Niederlage für Britanniens Genindustrie

Zerstörung eines Genmaisfeldes betiteln Geschworene als rechtmäßig. Weitere Anschläge werden befürchtet

LONDON taz ■ Die britische Genindustrie bereitete sich letzte Woche auf weitere Angriffe gegen Versuchsfarmen vor, auf denen genetisch manipulierte Produkte angebaut werden. Denn die Geschworenen im Gericht von Norwich hatten kurz zuvor entschieden, dass die Umweltschutzorganisation Greenpeace rechtmäßig gehandelt habe, als sie im Juli vergangenen Jahres ein Feld mit genmanipuliertem Mais zerstörte. Die Prozesskosten in Höhe von 100.000 Pfund muss der Staat tragen.

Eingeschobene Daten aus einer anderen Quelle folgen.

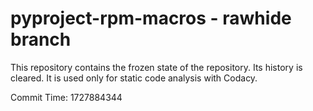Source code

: # pyproject-rpm-macros - rawhide branch

This repository contains the frozen state of the repository.
Its history is cleared. It is used only for static code
analysis with Codacy.

Commit Time: 1727884344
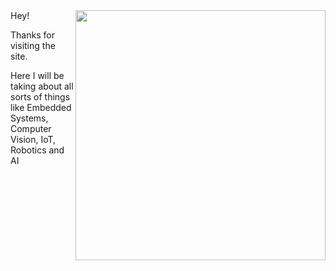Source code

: <img align="right" src="http://www.harshmittal.tech/assets/img/about_prf.JPG" width=400 padding=10>
Hey!

Thanks for visiting the site.

Here I will be taking about all sorts of things like Embedded Systems, Computer Vision, IoT, Robotics and AI
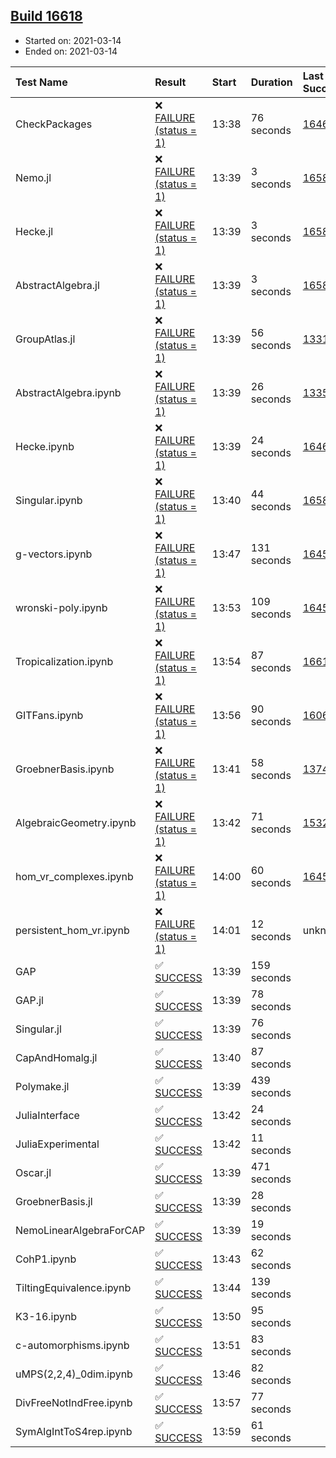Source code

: ## [Build 16618](https://oscarci.mathematik.uni-kl.de/job/oscar/16618/)

* Started on: 2021-03-14
* Ended on: 2021-03-14

| Test Name    | Result | Start | Duration | Last Success | First Failure |
|:-------------|:-------|:------|:---------|:-------------|:--------------|
| CheckPackages | ❌ [FAILURE (status = 1)](https://oscarci.mathematik.uni-kl.de/job/oscar/16618/artifact/logs/build-16618/CheckPackages.log) | 13:38 | 76 seconds | [16463](https://oscarci.mathematik.uni-kl.de/job/oscar/16463/) | [16464](https://oscarci.mathematik.uni-kl.de/job/oscar/16464/) |
| Nemo.jl | ❌ [FAILURE (status = 1)](https://oscarci.mathematik.uni-kl.de/job/oscar/16618/artifact/logs/build-16618/Nemo.jl.log) | 13:39 | 3 seconds | [16588](https://oscarci.mathematik.uni-kl.de/job/oscar/16588/) | [16589](https://oscarci.mathematik.uni-kl.de/job/oscar/16589/) |
| Hecke.jl | ❌ [FAILURE (status = 1)](https://oscarci.mathematik.uni-kl.de/job/oscar/16618/artifact/logs/build-16618/Hecke.jl.log) | 13:39 | 3 seconds | [16589](https://oscarci.mathematik.uni-kl.de/job/oscar/16589/) | [16590](https://oscarci.mathematik.uni-kl.de/job/oscar/16590/) |
| AbstractAlgebra.jl | ❌ [FAILURE (status = 1)](https://oscarci.mathematik.uni-kl.de/job/oscar/16618/artifact/logs/build-16618/AbstractAlgebra.jl.log) | 13:39 | 3 seconds | [16584](https://oscarci.mathematik.uni-kl.de/job/oscar/16584/) | [16585](https://oscarci.mathematik.uni-kl.de/job/oscar/16585/) |
| GroupAtlas.jl | ❌ [FAILURE (status = 1)](https://oscarci.mathematik.uni-kl.de/job/oscar/16618/artifact/logs/build-16618/GroupAtlas.jl.log) | 13:39 | 56 seconds | [13311](https://oscarci.mathematik.uni-kl.de/job/oscar/13311/) | [13312](https://oscarci.mathematik.uni-kl.de/job/oscar/13312/) |
| AbstractAlgebra.ipynb | ❌ [FAILURE (status = 1)](https://oscarci.mathematik.uni-kl.de/job/oscar/16618/artifact/logs/build-16618/AbstractAlgebra.ipynb.log) | 13:39 | 26 seconds | [13355](https://oscarci.mathematik.uni-kl.de/job/oscar/13355/) | [13356](https://oscarci.mathematik.uni-kl.de/job/oscar/13356/) |
| Hecke.ipynb | ❌ [FAILURE (status = 1)](https://oscarci.mathematik.uni-kl.de/job/oscar/16618/artifact/logs/build-16618/Hecke.ipynb.log) | 13:39 | 24 seconds | [16463](https://oscarci.mathematik.uni-kl.de/job/oscar/16463/) | [16464](https://oscarci.mathematik.uni-kl.de/job/oscar/16464/) |
| Singular.ipynb | ❌ [FAILURE (status = 1)](https://oscarci.mathematik.uni-kl.de/job/oscar/16618/artifact/logs/build-16618/Singular.ipynb.log) | 13:40 | 44 seconds | [16588](https://oscarci.mathematik.uni-kl.de/job/oscar/16588/) | [16589](https://oscarci.mathematik.uni-kl.de/job/oscar/16589/) |
| g-vectors.ipynb | ❌ [FAILURE (status = 1)](https://oscarci.mathematik.uni-kl.de/job/oscar/16618/artifact/logs/build-16618/g-vectors.ipynb.log) | 13:47 | 131 seconds | [16458](https://oscarci.mathematik.uni-kl.de/job/oscar/16458/) | [16459](https://oscarci.mathematik.uni-kl.de/job/oscar/16459/) |
| wronski-poly.ipynb | ❌ [FAILURE (status = 1)](https://oscarci.mathematik.uni-kl.de/job/oscar/16618/artifact/logs/build-16618/wronski-poly.ipynb.log) | 13:53 | 109 seconds | [16458](https://oscarci.mathematik.uni-kl.de/job/oscar/16458/) | [16459](https://oscarci.mathematik.uni-kl.de/job/oscar/16459/) |
| Tropicalization.ipynb | ❌ [FAILURE (status = 1)](https://oscarci.mathematik.uni-kl.de/job/oscar/16618/artifact/logs/build-16618/Tropicalization.ipynb.log) | 13:54 | 87 seconds | [16615](https://oscarci.mathematik.uni-kl.de/job/oscar/16615/) | [16616](https://oscarci.mathematik.uni-kl.de/job/oscar/16616/) |
| GITFans.ipynb | ❌ [FAILURE (status = 1)](https://oscarci.mathematik.uni-kl.de/job/oscar/16618/artifact/logs/build-16618/GITFans.ipynb.log) | 13:56 | 90 seconds | [16068](https://oscarci.mathematik.uni-kl.de/job/oscar/16068/) | [16069](https://oscarci.mathematik.uni-kl.de/job/oscar/16069/) |
| GroebnerBasis.ipynb | ❌ [FAILURE (status = 1)](https://oscarci.mathematik.uni-kl.de/job/oscar/16618/artifact/logs/build-16618/GroebnerBasis.ipynb.log) | 13:41 | 58 seconds | [13748](https://oscarci.mathematik.uni-kl.de/job/oscar/13748/) | [13749](https://oscarci.mathematik.uni-kl.de/job/oscar/13749/) |
| AlgebraicGeometry.ipynb | ❌ [FAILURE (status = 1)](https://oscarci.mathematik.uni-kl.de/job/oscar/16618/artifact/logs/build-16618/AlgebraicGeometry.ipynb.log) | 13:42 | 71 seconds | [15322](https://oscarci.mathematik.uni-kl.de/job/oscar/15322/) | [15323](https://oscarci.mathematik.uni-kl.de/job/oscar/15323/) |
| hom_vr_complexes.ipynb | ❌ [FAILURE (status = 1)](https://oscarci.mathematik.uni-kl.de/job/oscar/16618/artifact/logs/build-16618/hom_vr_complexes.ipynb.log) | 14:00 | 60 seconds | [16458](https://oscarci.mathematik.uni-kl.de/job/oscar/16458/) | [16459](https://oscarci.mathematik.uni-kl.de/job/oscar/16459/) |
| persistent_hom_vr.ipynb | ❌ [FAILURE (status = 1)](https://oscarci.mathematik.uni-kl.de/job/oscar/16618/artifact/logs/build-16618/persistent_hom_vr.ipynb.log) | 14:01 | 12 seconds | unknown | unknown |
| GAP | ✅ [SUCCESS](https://oscarci.mathematik.uni-kl.de/job/oscar/16618/artifact/logs/build-16618/GAP.log) | 13:39 | 159 seconds |  |  |
| GAP.jl | ✅ [SUCCESS](https://oscarci.mathematik.uni-kl.de/job/oscar/16618/artifact/logs/build-16618/GAP.jl.log) | 13:39 | 78 seconds |  |  |
| Singular.jl | ✅ [SUCCESS](https://oscarci.mathematik.uni-kl.de/job/oscar/16618/artifact/logs/build-16618/Singular.jl.log) | 13:39 | 76 seconds |  |  |
| CapAndHomalg.jl | ✅ [SUCCESS](https://oscarci.mathematik.uni-kl.de/job/oscar/16618/artifact/logs/build-16618/CapAndHomalg.jl.log) | 13:40 | 87 seconds |  |  |
| Polymake.jl | ✅ [SUCCESS](https://oscarci.mathematik.uni-kl.de/job/oscar/16618/artifact/logs/build-16618/Polymake.jl.log) | 13:39 | 439 seconds |  |  |
| JuliaInterface | ✅ [SUCCESS](https://oscarci.mathematik.uni-kl.de/job/oscar/16618/artifact/logs/build-16618/JuliaInterface.log) | 13:42 | 24 seconds |  |  |
| JuliaExperimental | ✅ [SUCCESS](https://oscarci.mathematik.uni-kl.de/job/oscar/16618/artifact/logs/build-16618/JuliaExperimental.log) | 13:42 | 11 seconds |  |  |
| Oscar.jl | ✅ [SUCCESS](https://oscarci.mathematik.uni-kl.de/job/oscar/16618/artifact/logs/build-16618/Oscar.jl.log) | 13:39 | 471 seconds |  |  |
| GroebnerBasis.jl | ✅ [SUCCESS](https://oscarci.mathematik.uni-kl.de/job/oscar/16618/artifact/logs/build-16618/GroebnerBasis.jl.log) | 13:39 | 28 seconds |  |  |
| NemoLinearAlgebraForCAP | ✅ [SUCCESS](https://oscarci.mathematik.uni-kl.de/job/oscar/16618/artifact/logs/build-16618/NemoLinearAlgebraForCAP.log) | 13:39 | 19 seconds |  |  |
| CohP1.ipynb | ✅ [SUCCESS](https://oscarci.mathematik.uni-kl.de/job/oscar/16618/artifact/logs/build-16618/CohP1.ipynb.log) | 13:43 | 62 seconds |  |  |
| TiltingEquivalence.ipynb | ✅ [SUCCESS](https://oscarci.mathematik.uni-kl.de/job/oscar/16618/artifact/logs/build-16618/TiltingEquivalence.ipynb.log) | 13:44 | 139 seconds |  |  |
| K3-16.ipynb | ✅ [SUCCESS](https://oscarci.mathematik.uni-kl.de/job/oscar/16618/artifact/logs/build-16618/K3-16.ipynb.log) | 13:50 | 95 seconds |  |  |
| c-automorphisms.ipynb | ✅ [SUCCESS](https://oscarci.mathematik.uni-kl.de/job/oscar/16618/artifact/logs/build-16618/c-automorphisms.ipynb.log) | 13:51 | 83 seconds |  |  |
| uMPS(2,2,4)_0dim.ipynb | ✅ [SUCCESS](https://oscarci.mathematik.uni-kl.de/job/oscar/16618/artifact/logs/build-16618/uMPS-2-2-4-_0dim.ipynb.log) | 13:46 | 82 seconds |  |  |
| DivFreeNotIndFree.ipynb | ✅ [SUCCESS](https://oscarci.mathematik.uni-kl.de/job/oscar/16618/artifact/logs/build-16618/DivFreeNotIndFree.ipynb.log) | 13:57 | 77 seconds |  |  |
| SymAlgIntToS4rep.ipynb | ✅ [SUCCESS](https://oscarci.mathematik.uni-kl.de/job/oscar/16618/artifact/logs/build-16618/SymAlgIntToS4rep.ipynb.log) | 13:59 | 61 seconds |  |  |
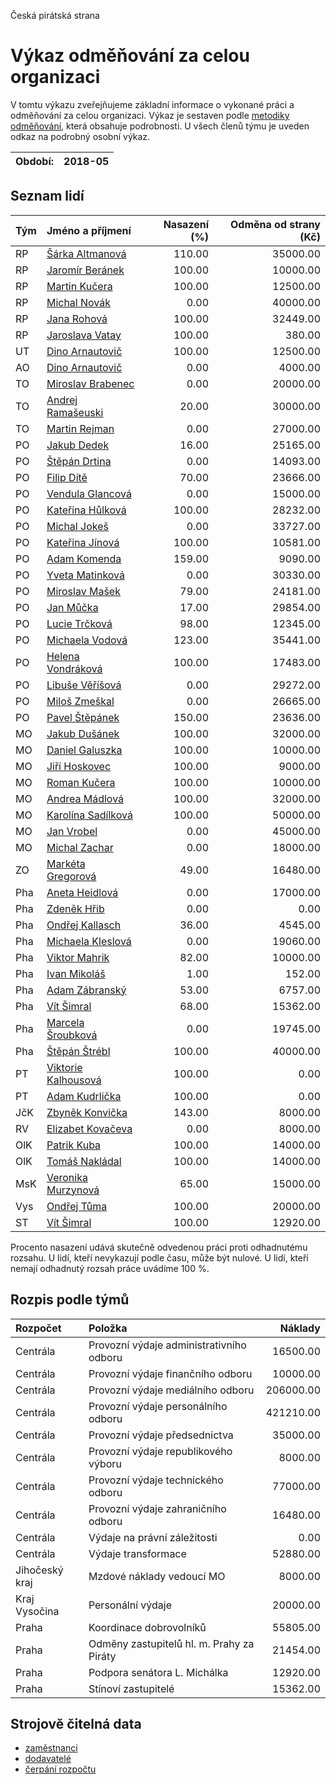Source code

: Česká pirátská strana

Výkaz odměňování za celou organizaci
===========================

V tomtu výkazu zveřejňujeme základní informace o vykonané práci a odměňování
za celou organizaci. Výkaz je sestaven podle [metodiky odměňování][metodika],
která obsahuje podrobnosti. U všech členů týmu je uveden odkaz na podrobný osobní výkaz.

Období:                  | 2018-05
-----------------------  | --------------------


Seznam lidí
--------------

| Tým   | Jméno a příjmení                                                  |   Nasazení (%) |   Odměna od strany (Kč) |
|:------|:------------------------------------------------------------------|---------------:|------------------------:|
| RP    | [Šárka Altmanová](../../tymy/RP/2018/05/sarka-altmanova/)         |         110.00 |                35000.00 |
| RP    | [Jaromír Beránek](../../tymy/RP/2018/05/jaromir-beranek/)         |         100.00 |                10000.00 |
| RP    | [Martin Kučera](../../tymy/RP/2018/05/martin-kucera/)             |         100.00 |                12500.00 |
| RP    | [Michal Novák](../../tymy/RP/2018/05/michal-novak/)               |           0.00 |                40000.00 |
| RP    | [Jana Rohová](../../tymy/RP/2018/05/jana-rohova/)                 |         100.00 |                32449.00 |
| RP    | [Jaroslava Vatay](../../tymy/RP/2018/05/jaroslava-vatay/)         |         100.00 |                  380.00 |
| UT    | [Dino Arnautovič](../../tymy/UT/2018/05/dino-arnautovic/)         |         100.00 |                12500.00 |
| AO    | [Dino Arnautovič](../../tymy/AO/2018/05/dino-arnautovic/)         |           0.00 |                 4000.00 |
| TO    | [Miroslav Brabenec](../../tymy/TO/2018/05/miroslav-brabenec/)     |           0.00 |                20000.00 |
| TO    | [Andrej Ramašeuski](../../tymy/TO/2018/05/andrej-ramaseuski/)     |          20.00 |                30000.00 |
| TO    | [Martin Rejman](../../tymy/TO/2018/05/martin-rejman/)             |           0.00 |                27000.00 |
| PO    | [Jakub Dedek](../../tymy/PO/2018/05/jakub-dedek/)                 |          16.00 |                25165.00 |
| PO    | [Štěpán Drtina](../../tymy/PO/2018/05/stepan-drtina/)             |           0.00 |                14093.00 |
| PO    | [Filip Dítě](../../tymy/PO/2018/05/filip-dite/)                   |          70.00 |                23666.00 |
| PO    | [Vendula Glancová](../../tymy/PO/2018/05/vendula-glancova/)       |           0.00 |                15000.00 |
| PO    | [Kateřina Hůlková](../../tymy/PO/2018/05/katerina-hulkova/)       |         100.00 |                28232.00 |
| PO    | [Michal Jokeš](../../tymy/PO/2018/05/michal-jokes/)               |           0.00 |                33727.00 |
| PO    | [Kateřina Jínová](../../tymy/PO/2018/05/katerina-jinova/)         |         100.00 |                10581.00 |
| PO    | [Adam Komenda](../../tymy/PO/2018/05/adam-komenda/)               |         159.00 |                 9090.00 |
| PO    | [Yveta Matinková](../../tymy/PO/2018/05/yveta-matinkova/)         |           0.00 |                30330.00 |
| PO    | [Miroslav Mašek](../../tymy/PO/2018/05/miroslav-masek/)           |          79.00 |                24181.00 |
| PO    | [Jan Můčka](../../tymy/PO/2018/05/jan-mucka/)                     |          17.00 |                29854.00 |
| PO    | [Lucie Trčková](../../tymy/PO/2018/05/lucie-trckova/)             |          98.00 |                12345.00 |
| PO    | [Michaela Vodová](../../tymy/PO/2018/05/michaela-vodova/)         |         123.00 |                35441.00 |
| PO    | [Helena Vondráková](../../tymy/PO/2018/05/helena-vondrakova/)     |         100.00 |                17483.00 |
| PO    | [Libuše Věříšová](../../tymy/PO/2018/05/libuse-verisova/)         |           0.00 |                29272.00 |
| PO    | [Miloš Zmeškal](../../tymy/PO/2018/05/milos-zmeskal/)             |           0.00 |                26665.00 |
| PO    | [Pavel Štěpánek](../../tymy/PO/2018/05/pavel-stepanek/)           |         150.00 |                23636.00 |
| MO    | [Jakub Dušánek](../../tymy/MO/2018/05/jakub-dusanek/)             |         100.00 |                32000.00 |
| MO    | [Daniel Galuszka](../../tymy/MO/2018/05/daniel-galuszka/)         |         100.00 |                10000.00 |
| MO    | [Jiří Hoskovec](../../tymy/MO/2018/05/jiri-hoskovec/)             |         100.00 |                 9000.00 |
| MO    | [Roman Kučera](../../tymy/MO/2018/05/roman-kucera/)               |         100.00 |                10000.00 |
| MO    | [Andrea Mádlová](../../tymy/MO/2018/05/andrea-madlova/)           |         100.00 |                32000.00 |
| MO    | [Karolína Sadílková](../../tymy/MO/2018/05/karolina-sadilkova/)   |         100.00 |                50000.00 |
| MO    | [Jan Vrobel](../../tymy/MO/2018/05/jan-vrobel/)                   |           0.00 |                45000.00 |
| MO    | [Michal Zachar](../../tymy/MO/2018/05/michal-zachar/)             |           0.00 |                18000.00 |
| ZO    | [Markéta Gregorová](../../tymy/ZO/2018/05/marketa-gregorova/)     |          49.00 |                16480.00 |
| Pha   | [Aneta Heidlová](../../tymy/Pha/2018/05/aneta-heidlova/)          |           0.00 |                17000.00 |
| Pha   | [Zdeněk Hřib](../../tymy/Pha/2018/05/zdenek-hrib/)                |           0.00 |                    0.00 |
| Pha   | [Ondřej Kallasch](../../tymy/Pha/2018/05/ondrej-kallasch/)        |          36.00 |                 4545.00 |
| Pha   | [Michaela Kleslová](../../tymy/Pha/2018/05/michaela-kleslova/)    |           0.00 |                19060.00 |
| Pha   | [Viktor Mahrik](../../tymy/Pha/2018/05/viktor-mahrik/)            |          82.00 |                10000.00 |
| Pha   | [Ivan Mikoláš](../../tymy/Pha/2018/05/ivan-mikolas/)              |           1.00 |                  152.00 |
| Pha   | [Adam Zábranský](../../tymy/Pha/2018/05/adam-zabransky/)          |          53.00 |                 6757.00 |
| Pha   | [Vít Šimral](../../tymy/Pha/2018/05/vit-simral/)                  |          68.00 |                15362.00 |
| Pha   | [Marcela Šroubková](../../tymy/Pha/2018/05/marcela-sroubkova/)    |           0.00 |                19745.00 |
| Pha   | [Štěpán Štrébl](../../tymy/Pha/2018/05/stepan-strebl/)            |         100.00 |                40000.00 |
| PT    | [Viktorie Kalhousová](../../tymy/PT/2018/05/viktorie-kalhousova/) |         100.00 |                    0.00 |
| PT    | [Adam Kudrlička](../../tymy/PT/2018/05/adam-kudrlicka/)           |         100.00 |                    0.00 |
| JčK   | [Zbyněk Konvička](../../tymy/JčK/2018/05/zbynek-konvicka/)        |         143.00 |                 8000.00 |
| RV    | [Elizabet Kovačeva](../../tymy/RV/2018/05/elizabet-kovaceva/)     |           0.00 |                 8000.00 |
| OlK   | [Patrik Kuba](../../tymy/OlK/2018/05/patrik-kuba/)                |         100.00 |                14000.00 |
| OlK   | [Tomáš Nakládal](../../tymy/OlK/2018/05/tomas-nakladal/)          |         100.00 |                14000.00 |
| MsK   | [Veronika Murzynová](../../tymy/MsK/2018/05/veronika-murzynova/)  |          65.00 |                15000.00 |
| Vys   | [Ondřej Tůma](../../tymy/Vys/2018/05/ondrej-tuma/)                |         100.00 |                20000.00 |
| ST    | [Vít Šimral](../../tymy/ST/2018/05/vit-simral/)                   |         100.00 |                12920.00 |

Procento nasazení udává skutečně odvedenou práci proti odhadnutému rozsahu. 
U lidí, kteří nevykazují podle času, může být nulové. U lidí, kteří nemají odhadnutý rozsah
práce uvádíme 100 %.

Rozpis podle týmů
-----------------

| Rozpočet       | Položka                                   |   Náklady |
|:---------------|:------------------------------------------|----------:|
| Centrála       | Provozní výdaje administrativního odboru  |  16500.00 |
| Centrála       | Provozní výdaje finančního odboru         |  10000.00 |
| Centrála       | Provozní výdaje mediálního odboru         | 206000.00 |
| Centrála       | Provozní výdaje personálního odboru       | 421210.00 |
| Centrála       | Provozní výdaje předsednictva             |  35000.00 |
| Centrála       | Provozní výdaje republikového výboru      |   8000.00 |
| Centrála       | Provozní výdaje technického odboru        |  77000.00 |
| Centrála       | Provozní výdaje zahraničního odboru       |  16480.00 |
| Centrála       | Výdaje na právní záležitosti              |      0.00 |
| Centrála       | Výdaje transformace                       |  52880.00 |
| Jihočeský kraj | Mzdové náklady vedoucí MO                 |   8000.00 |
| Kraj Vysočina  | Personální výdaje                         |  20000.00 |
| Praha          | Koordinace dobrovolníků                   |  55805.00 |
| Praha          | Odměny zastupitelů hl. m. Prahy za Piráty |  21454.00 |
| Praha          | Podpora senátora L. Michálka              |  12920.00 |
| Praha          | Stínoví zastupitelé                       |  15362.00 |

Strojově čitelná data
-------------------

* [zaměstnanci](zamestnanci.tsv)
* [dodavatelé](dodavatele.tsv)
* [čerpání rozpočtu](cerpani_rozpoctu.tsv)

[metodika]: https://redmine.pirati.cz/projects/po/wiki/Odmenovani
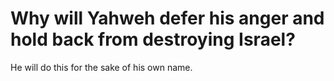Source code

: # Why will Yahweh defer his anger and hold back from destroying Israel?

He will do this for the sake of his own name.
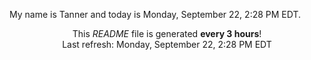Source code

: My name is Tanner and today is Monday, September 22, 2:28 PM EDT.

<p align="center">This <i>README</i> file is generated <b>every 3 hours</b>!</br>Last refresh: Monday, September 22, 2:28 PM EDT<br /></p>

Die Geschworenen beriefen sich auf ein Gesetz von 1971, wonach Eigentum zerstört werden darf, wenn dadurch anderes Eigentum geschützt wird. Greenpeace hatte argumentiert, dass die Maispollen angrenzende Felder „genetisch verschmutzen“ würden. Lord Melchett, Geschäftsführer von Greenpeace, der die Aktion in Norfolk geleitet hatte, deutete an, dass seine Organisation weiterhin gegen die Experimente mit genetisch manipuliertem Material vorgehen werden. „Nun ist es Zeit für Premierminister Tony Blair und die Chemiefirmen, ihre Experimente einzustellen“, sagte er.

Die betroffene Farm von William Brigham in Norfolk hatte an einem Forschungsprogramm der Regierung teilgenommen, durch das man herausfinden will, ob der massive Einsatz von Unkrautvernichtungsmitteln, den der genmanipulierte Mais aushält, Auswirkungen auf Flora und Fauna hat. „Die Versuche werden weitergehen“, sagte ein Sprecher des Umweltministeriums. „Wenn wir die Versuche einstellen, fehlen uns notwendige wissenschaftliche Erkenntnisse. Unsere Priorität ist der Schutz der Umwelt und der Gesundheit.“ Ein Sprecher von Scimac, dem Verband der an den Experimenten beteiligten Chemie-Unternehmen, sagte: „Wir sind enttäuscht, dass eine extremistische Minderheit nicht ihren eigenen Argumenten vertraut und die Wissenschaft entscheiden lässt.“ Brigham befürchtet, dass die Täter nun aufgrund des Urteils ohne Angst vor Strafverfolgung immer wieder zuschlagen können.

Der 52-jährige Lord Melchett, der in den Siebzigerjahren Staatssekretär in der Labour-Regierung war, sagte, die genetische Veränderung von Pflanzen sei „eins der Furcht erregendsten Dinge“, die ihm je begegnet seien. Melchett stammt aus einer alten Adelsfamilie, sein Urgroßvater Sir Alfred Mond hat den britischen Chemieriesen ICI gegründet, sein Vater Julian Melchett hat die staatliche Stahlindustrie aufgebaut.